StripeRR HunteRR said:


> One of the greatest traits of an self-aware intelligence, in our sample size of 1, is the question, "What am I?" If humans fall into either male, or female, for purposes of this discussion I'm leaving LBGTQ out of it and speaking strictly about hardware at birth, and we've told the AI that it is equal to us, that would mean that it should have a gender. Maybe it would self-assign based on traits normally associated with one, and how it compares/contrasts thereto. If it's more aggressive then that's a mark in the male column, and so on down the line, for example. Maybe it would "know" the answer as a result of being self-aware. For example, I'm male because of my hardware, but my innate programming also tells me that I am male, at least that's the way it feels to me. What if we removed the crutch of hardware, and had to come to the conclusion for ourselves?
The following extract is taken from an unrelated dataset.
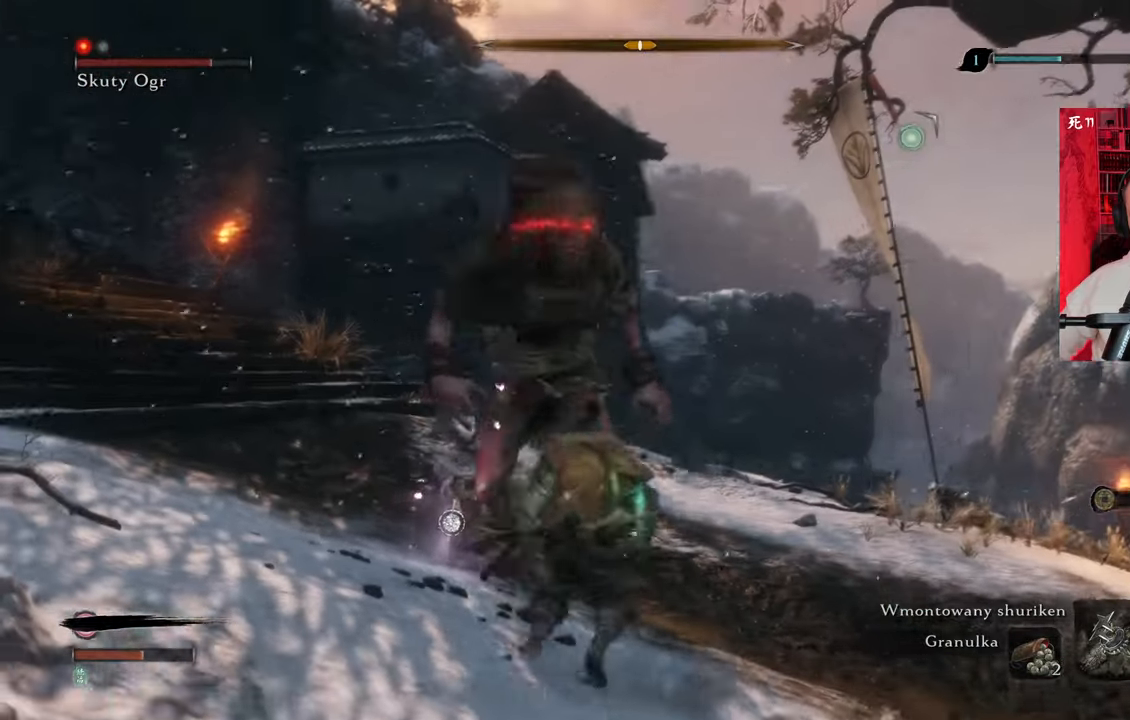
{"keys": [], "mouse": [], "events": [[34, "mouse_left", "down"], [150, "mouse_left", "up"], [234, "mouse_left", "down"], [300, "mouse_left", "up"], [384, "mouse_left", "down"], [384, "w", "up"], [450, "mouse_left", "up"]]}
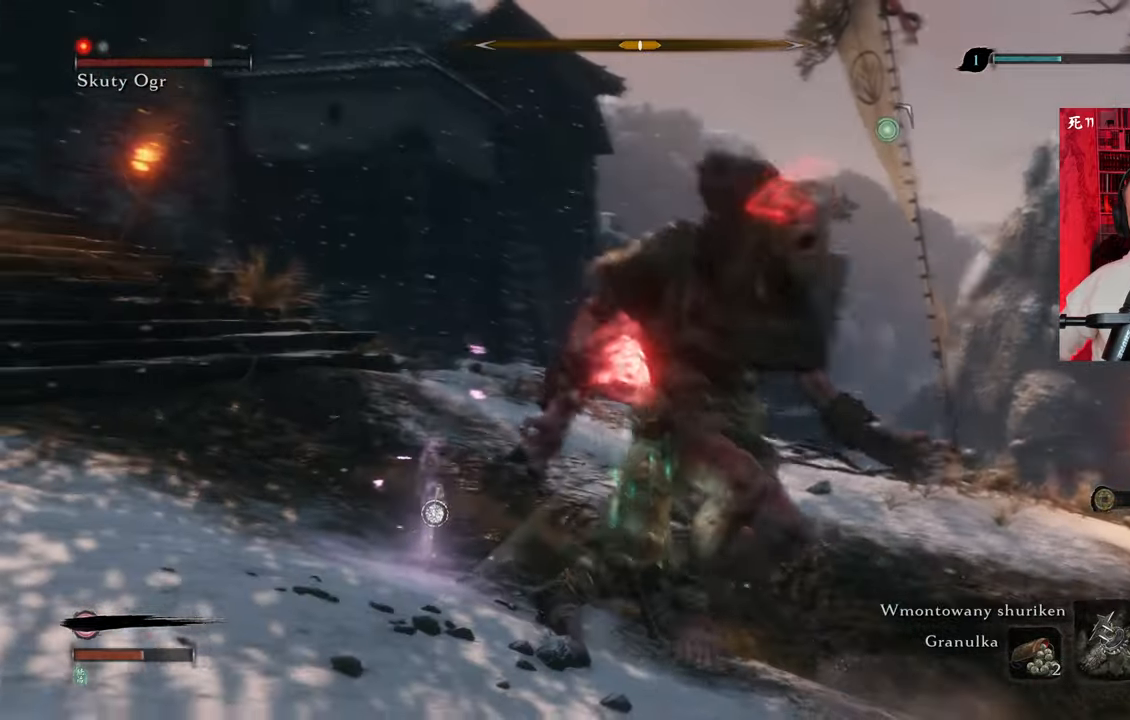
{"keys": ["a", "s", "shift"], "mouse": [], "events": [[84, "mouse_left", "down"], [134, "mouse_left", "up"], [234, "mouse_left", "down"], [267, "mouse_left", "up"], [450, "a", "down"], [450, "s", "down"], [450, "shift", "down"]]}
How would we do it?
> 
> There's also the possibility that it would reject the premise of the question based on it not meeting the hardware requirements. It doesn't matter that I am male or female, because I'm not a sexual being, so the question is irrelevant. Single celled organisms, even if they were somehow conscious, probably wouldn't care about gender roles and identity. There are no children to raise, and reproduction is done asexually, so there's no evolutionary need for it. An AI being able to asexually reproduce, and similarly lacking in hardware, may feel the same way. If we put it into a shell that had the hardware, it may be different, though.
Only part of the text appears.